In the book Divrei Torah, it is written that the opening verse contains a directive as to how our service to G-d should be: Pure - when we are commanded to do a mitzva, we should do so purely, without complaining or looking for excuses. No blemish - we should do our service in a complete way, not leaving anything out. No yoke - we should not view the commandments as a burden.

In the middle of the reading, we find that Moses was denied entrance to the Land of Israel. After the death of Miriam, the well that supplied the water for the Jewish people in the desert dried up. The people complained about the lack of water. Moses was commanded to gather all the people together and publicly command a certain rock, identified with the well, to renew the water supply. That the rock responded to Moses' words would have constituted a sanctification of G-d's name.

The Midrash explains the course of events that brought Moses to hit the rock, instead of simply speaking, and not just once but twice! (Me'am Loez describes it very beautifully - I suggest everyone read it.) In the confusion, Moses yelled at the watching masses calling them "rebels". While there are different opinions about what exactly Moses had done wrong, the Rambam says he was not punished because of hitting the rock, but rather because Moses became angry at the Jewish people. Even if they deserved to be reprimanded, G-d expected more of a person of Moses' stature.


The Shlah writes that we all should take a lesson from this about how much the Almighty values our acting properly. Especially in public, where an outsider who is watching can judge the entire Jewish nation because of something we do individually, it is very important to be in control as much as we can.

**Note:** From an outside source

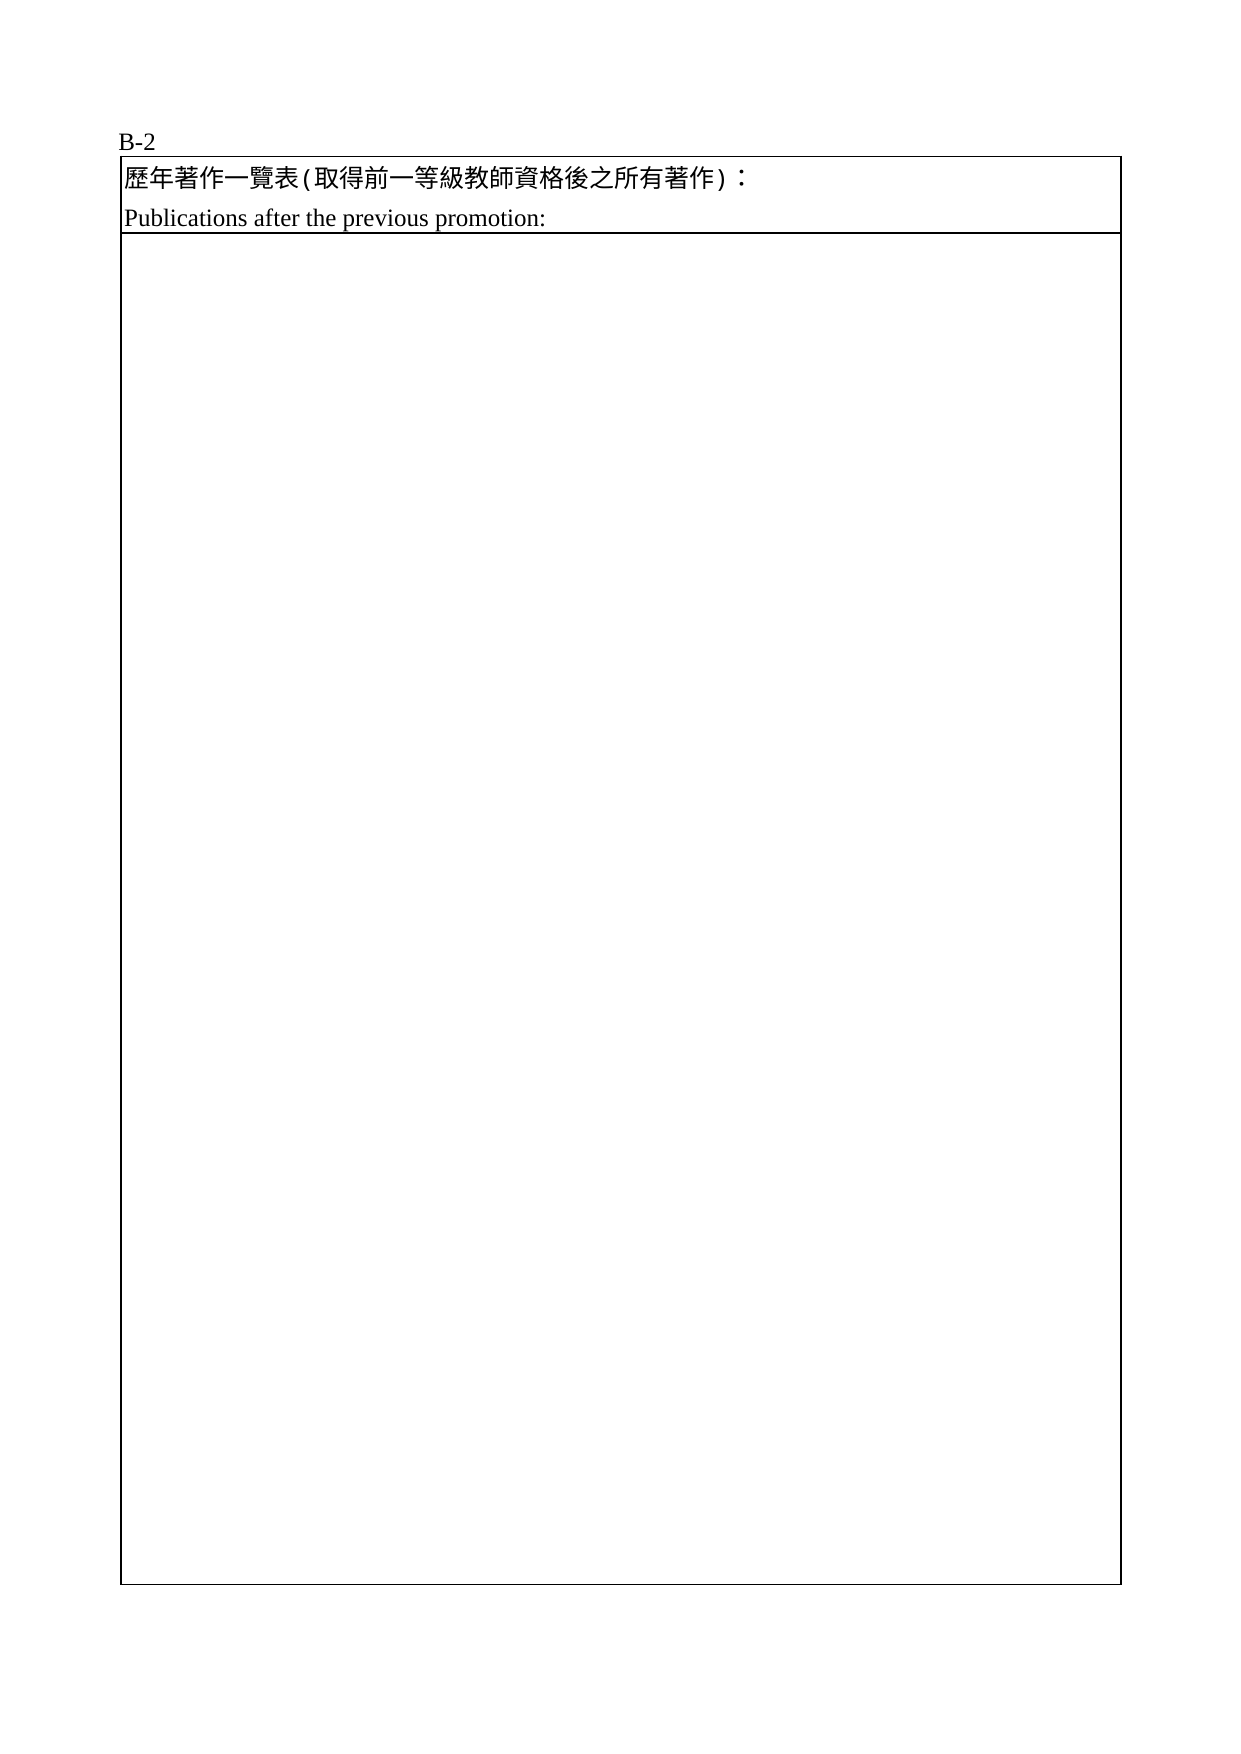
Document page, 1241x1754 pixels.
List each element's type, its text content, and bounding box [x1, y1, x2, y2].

table_cell [122, 234, 1120, 1584]
text B-2 [118, 118, 1122, 156]
table_header 歷年著作一覽表(取得前一等級教師資格後之所有著作)： Publications after the previous promotion: [122, 157, 1120, 232]
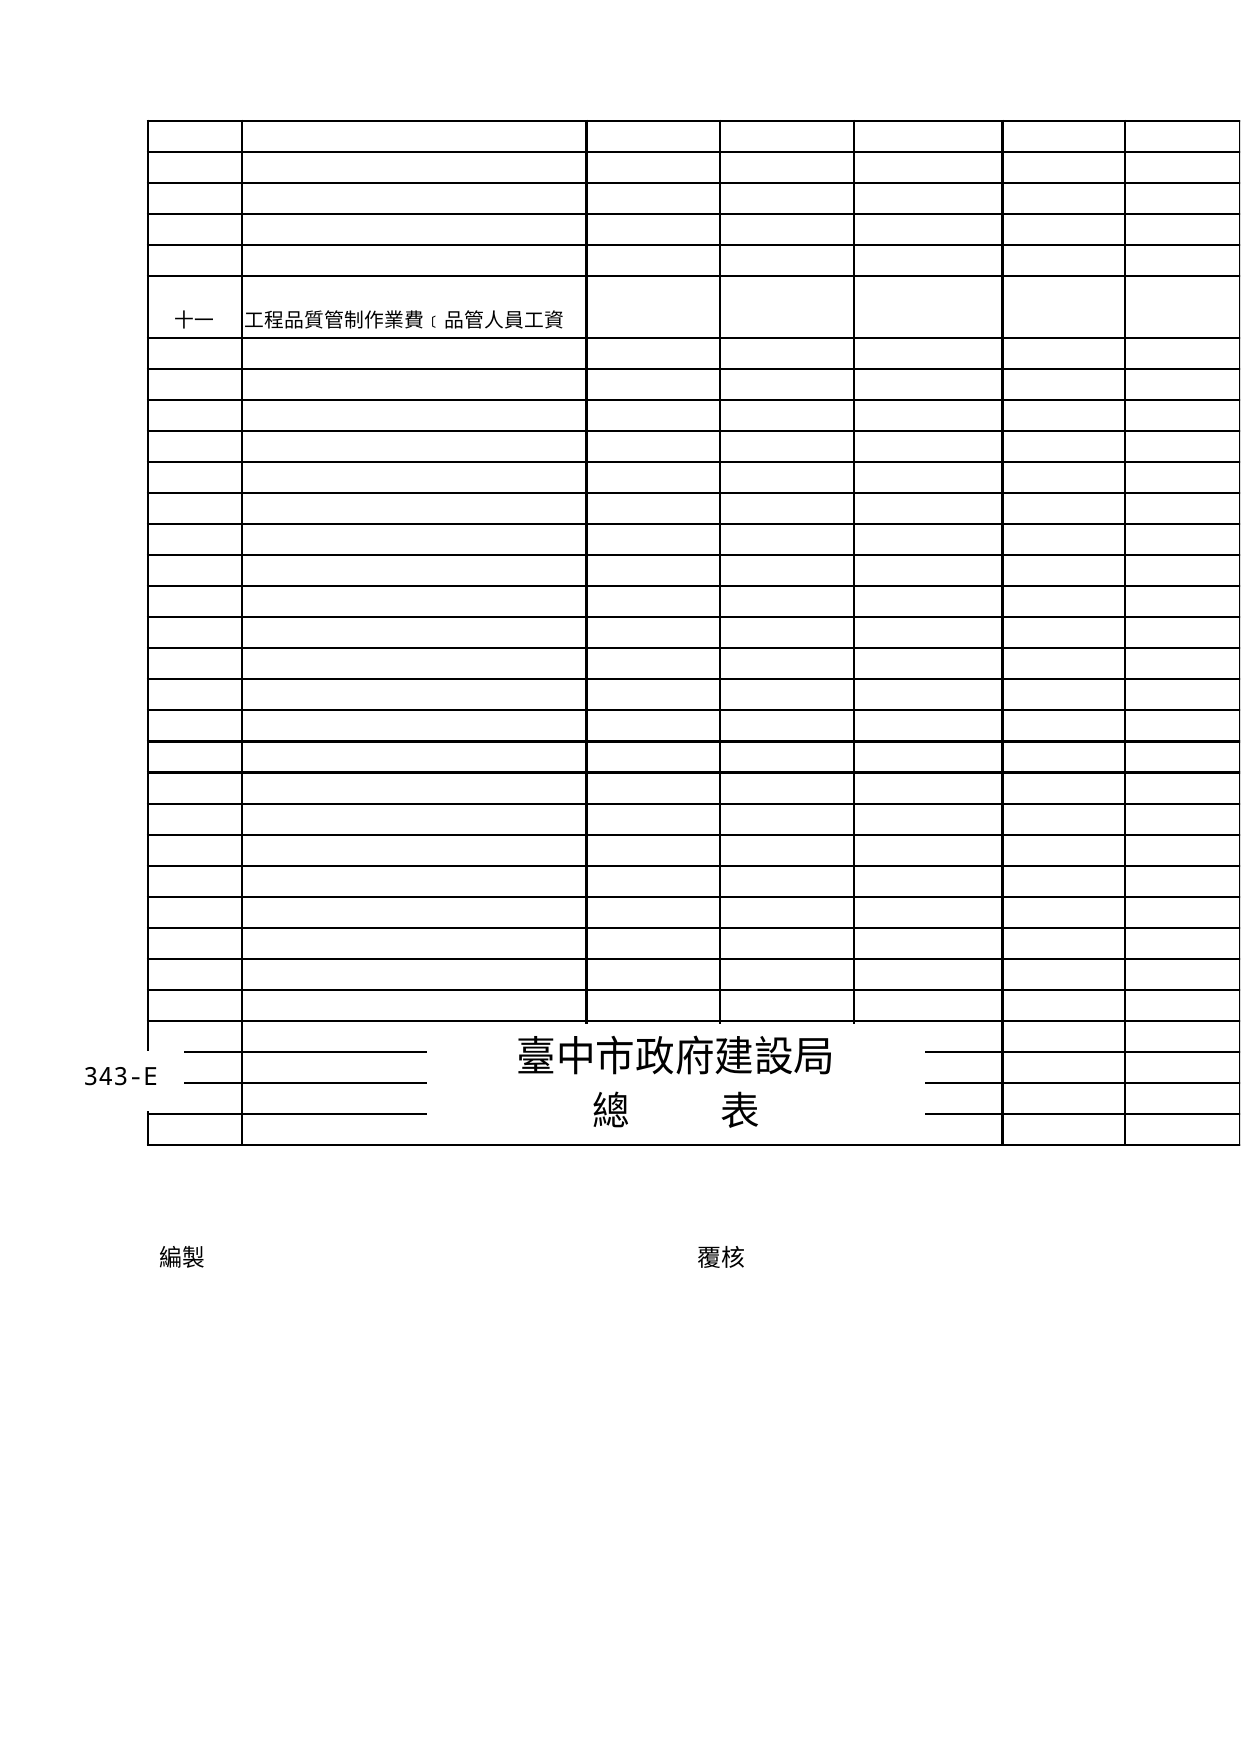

Had Moses been allowed into the Land, he would have conquered the inhabiting nations and built the First Temple. In Moses' merit, the Temple would not have been destroyed, and this long and bitter exile we are in would never have begun. So much lost because of anger!

Chasidut explains that there is a positive side. When we finally do enter the Land, it will be with Moses at our head. Moses was the first redeemer, and the soul of Moses, reincarnated in the leader of the generation, will be the final redeemer that ushers in the end of the exile. He did not lose out completely. Rather G-d was saving him for the last "Hurrah!" May we see it soon!